Stored data:
____________
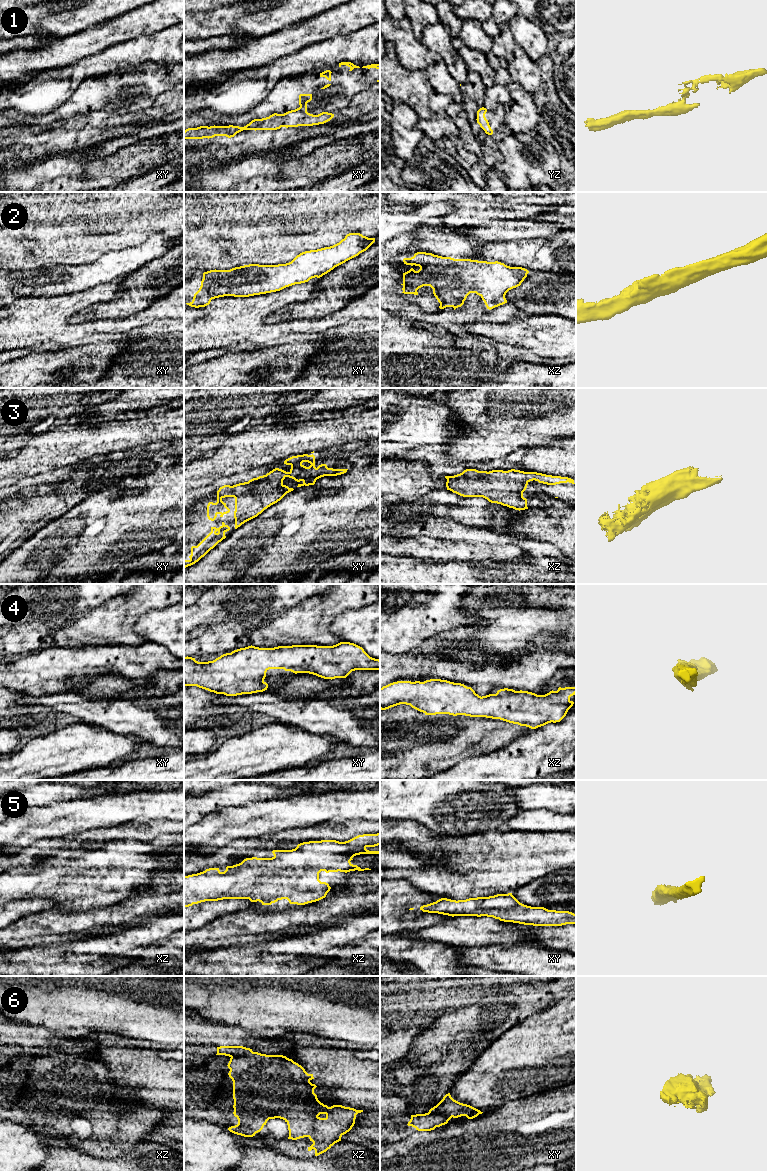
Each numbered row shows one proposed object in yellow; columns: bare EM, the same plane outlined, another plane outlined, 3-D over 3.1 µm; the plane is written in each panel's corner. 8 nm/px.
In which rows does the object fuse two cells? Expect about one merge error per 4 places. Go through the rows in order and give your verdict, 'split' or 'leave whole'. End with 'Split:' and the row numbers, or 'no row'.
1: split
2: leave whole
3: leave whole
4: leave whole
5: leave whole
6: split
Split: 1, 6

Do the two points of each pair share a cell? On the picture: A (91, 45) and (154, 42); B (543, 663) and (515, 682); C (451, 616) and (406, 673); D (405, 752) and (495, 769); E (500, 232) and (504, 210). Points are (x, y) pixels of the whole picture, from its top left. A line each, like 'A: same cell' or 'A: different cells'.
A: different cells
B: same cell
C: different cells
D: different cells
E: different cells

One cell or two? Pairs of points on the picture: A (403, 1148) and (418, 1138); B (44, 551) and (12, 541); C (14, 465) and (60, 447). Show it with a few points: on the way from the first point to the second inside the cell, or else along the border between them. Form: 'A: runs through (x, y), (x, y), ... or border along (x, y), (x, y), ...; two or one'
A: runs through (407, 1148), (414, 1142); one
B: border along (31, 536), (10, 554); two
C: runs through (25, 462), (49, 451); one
____________
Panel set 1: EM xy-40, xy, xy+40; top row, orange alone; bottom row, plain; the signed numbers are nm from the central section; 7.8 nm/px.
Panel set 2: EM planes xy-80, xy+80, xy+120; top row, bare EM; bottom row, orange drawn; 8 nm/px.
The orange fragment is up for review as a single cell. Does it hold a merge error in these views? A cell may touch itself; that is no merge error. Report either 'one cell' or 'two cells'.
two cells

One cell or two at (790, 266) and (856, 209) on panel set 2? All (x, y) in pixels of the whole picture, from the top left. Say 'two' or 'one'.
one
____________
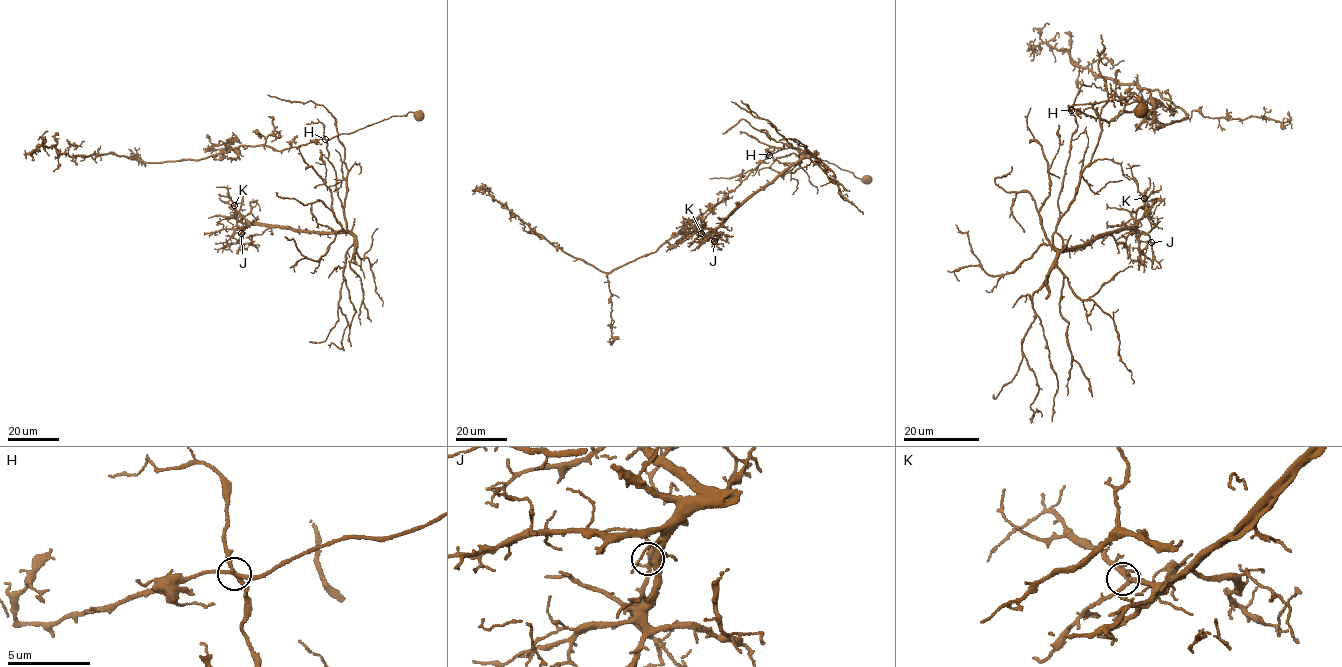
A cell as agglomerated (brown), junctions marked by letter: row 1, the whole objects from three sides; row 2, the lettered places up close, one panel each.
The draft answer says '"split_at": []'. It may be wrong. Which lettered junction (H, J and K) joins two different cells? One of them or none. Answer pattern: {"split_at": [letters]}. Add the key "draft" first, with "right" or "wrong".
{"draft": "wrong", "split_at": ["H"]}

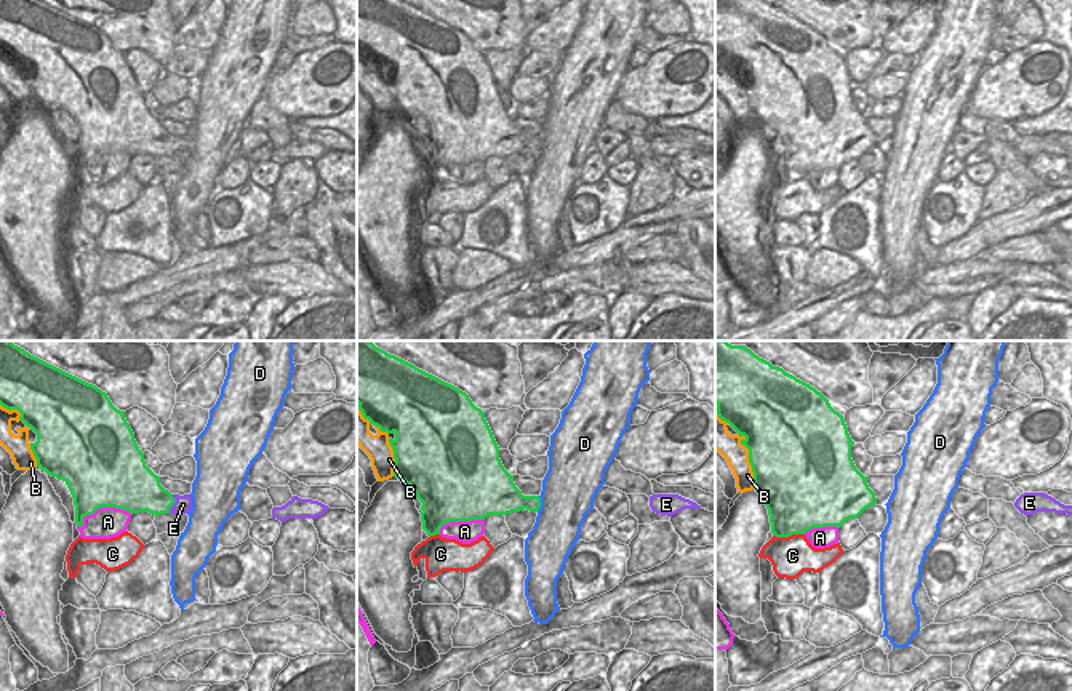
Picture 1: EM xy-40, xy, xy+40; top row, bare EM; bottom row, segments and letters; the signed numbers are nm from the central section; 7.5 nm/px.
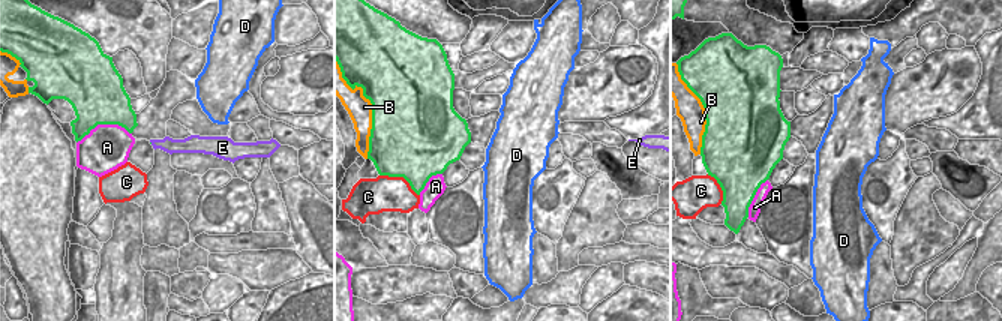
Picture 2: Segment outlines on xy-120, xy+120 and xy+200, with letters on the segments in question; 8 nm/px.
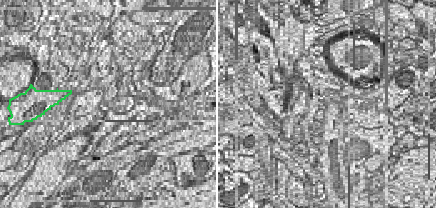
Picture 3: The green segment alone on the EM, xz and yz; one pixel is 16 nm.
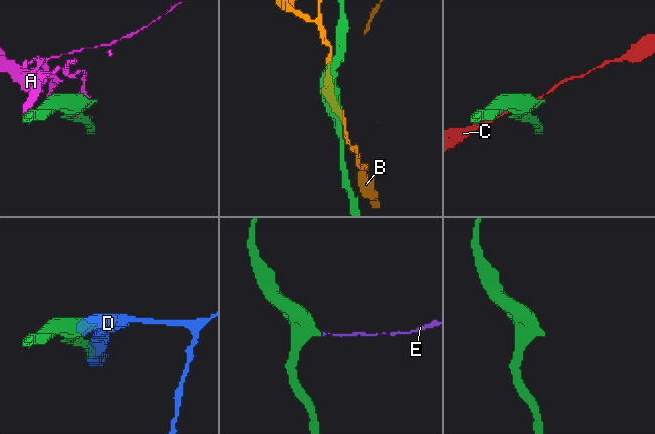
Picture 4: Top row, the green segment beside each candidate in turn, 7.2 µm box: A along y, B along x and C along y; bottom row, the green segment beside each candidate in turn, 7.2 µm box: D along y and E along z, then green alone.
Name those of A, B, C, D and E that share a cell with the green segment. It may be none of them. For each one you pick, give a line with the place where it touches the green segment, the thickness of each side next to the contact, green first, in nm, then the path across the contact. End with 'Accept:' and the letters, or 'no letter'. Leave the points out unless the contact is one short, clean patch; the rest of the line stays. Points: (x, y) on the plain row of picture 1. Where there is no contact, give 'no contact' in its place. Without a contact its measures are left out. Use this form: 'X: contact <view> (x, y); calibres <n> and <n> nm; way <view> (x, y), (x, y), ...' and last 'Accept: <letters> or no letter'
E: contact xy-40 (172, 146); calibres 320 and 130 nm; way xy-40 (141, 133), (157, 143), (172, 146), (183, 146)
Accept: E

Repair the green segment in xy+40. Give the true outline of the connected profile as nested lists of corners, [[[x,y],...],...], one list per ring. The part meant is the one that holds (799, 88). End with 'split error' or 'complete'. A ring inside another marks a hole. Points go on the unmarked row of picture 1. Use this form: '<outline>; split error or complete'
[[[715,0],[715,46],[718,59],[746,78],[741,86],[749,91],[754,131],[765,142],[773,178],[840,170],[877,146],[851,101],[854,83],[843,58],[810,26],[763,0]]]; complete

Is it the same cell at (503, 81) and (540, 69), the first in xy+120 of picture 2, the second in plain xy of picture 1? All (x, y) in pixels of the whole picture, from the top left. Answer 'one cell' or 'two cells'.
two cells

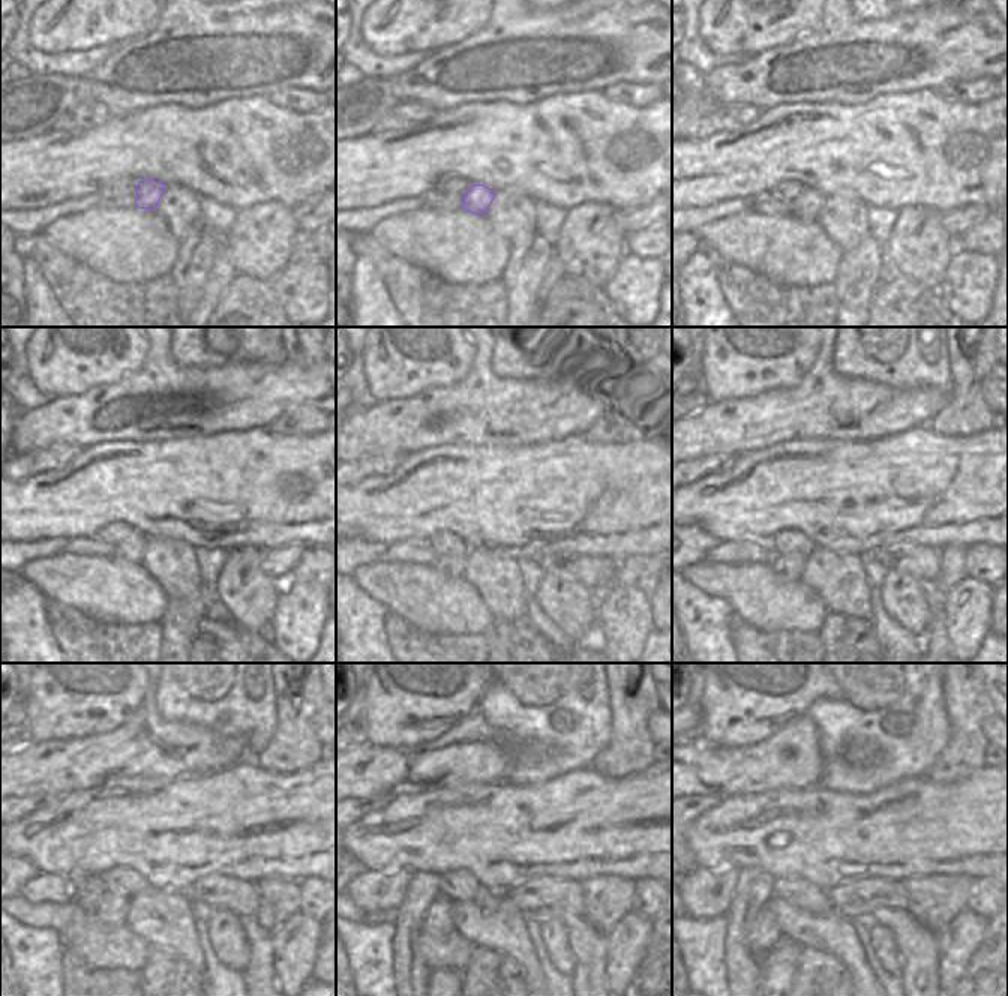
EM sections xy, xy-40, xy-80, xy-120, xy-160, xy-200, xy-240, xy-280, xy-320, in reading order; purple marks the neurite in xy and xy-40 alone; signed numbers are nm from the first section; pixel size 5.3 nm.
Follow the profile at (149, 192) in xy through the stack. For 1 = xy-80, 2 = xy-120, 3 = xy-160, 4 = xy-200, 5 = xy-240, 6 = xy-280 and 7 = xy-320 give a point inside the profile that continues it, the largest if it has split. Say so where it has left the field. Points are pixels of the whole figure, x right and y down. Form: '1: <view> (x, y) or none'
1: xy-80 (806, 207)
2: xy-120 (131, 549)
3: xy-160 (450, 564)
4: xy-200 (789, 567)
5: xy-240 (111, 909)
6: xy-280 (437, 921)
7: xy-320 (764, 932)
____________
ASSIGNMENT:
Check each line above for "central" and give the number of lines that match, nothing more.

TASK SOLUTION:
2